Data under study: Begin

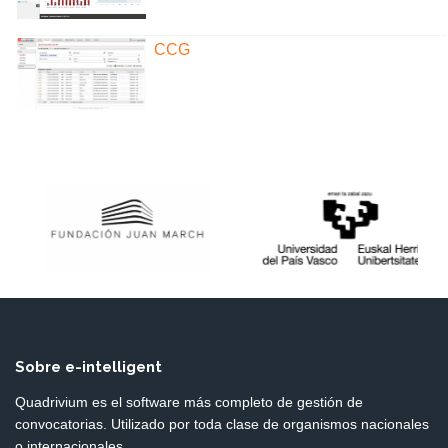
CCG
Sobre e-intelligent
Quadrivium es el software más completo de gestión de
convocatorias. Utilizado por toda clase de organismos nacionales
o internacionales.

Data under study: End
Data under study: Begin

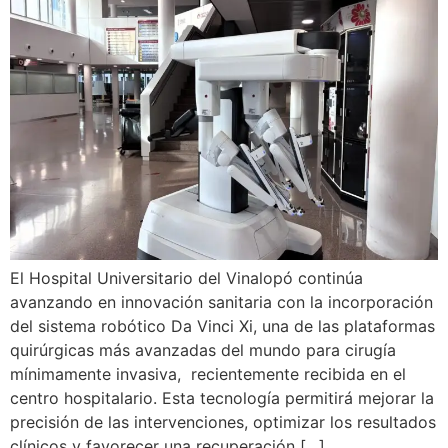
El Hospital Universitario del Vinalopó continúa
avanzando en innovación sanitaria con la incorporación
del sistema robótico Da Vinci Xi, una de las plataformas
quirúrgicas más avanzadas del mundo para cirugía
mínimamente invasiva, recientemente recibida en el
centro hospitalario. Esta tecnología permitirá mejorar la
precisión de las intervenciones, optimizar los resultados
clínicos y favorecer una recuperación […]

Data under study: End

◆ Your task ◆
An exact copy of the lines above, from the one containing "del sistema robótico" down to the one containing "clínicos y favorecer una recuperación […]" and including both, is the whole answer; retype it and nothing else.

◆ Expected answer ◆
del sistema robótico Da Vinci Xi, una de las plataformas
quirúrgicas más avanzadas del mundo para cirugía
mínimamente invasiva, recientemente recibida en el
centro hospitalario. Esta tecnología permitirá mejorar la
precisión de las intervenciones, optimizar los resultados
clínicos y favorecer una recuperación […]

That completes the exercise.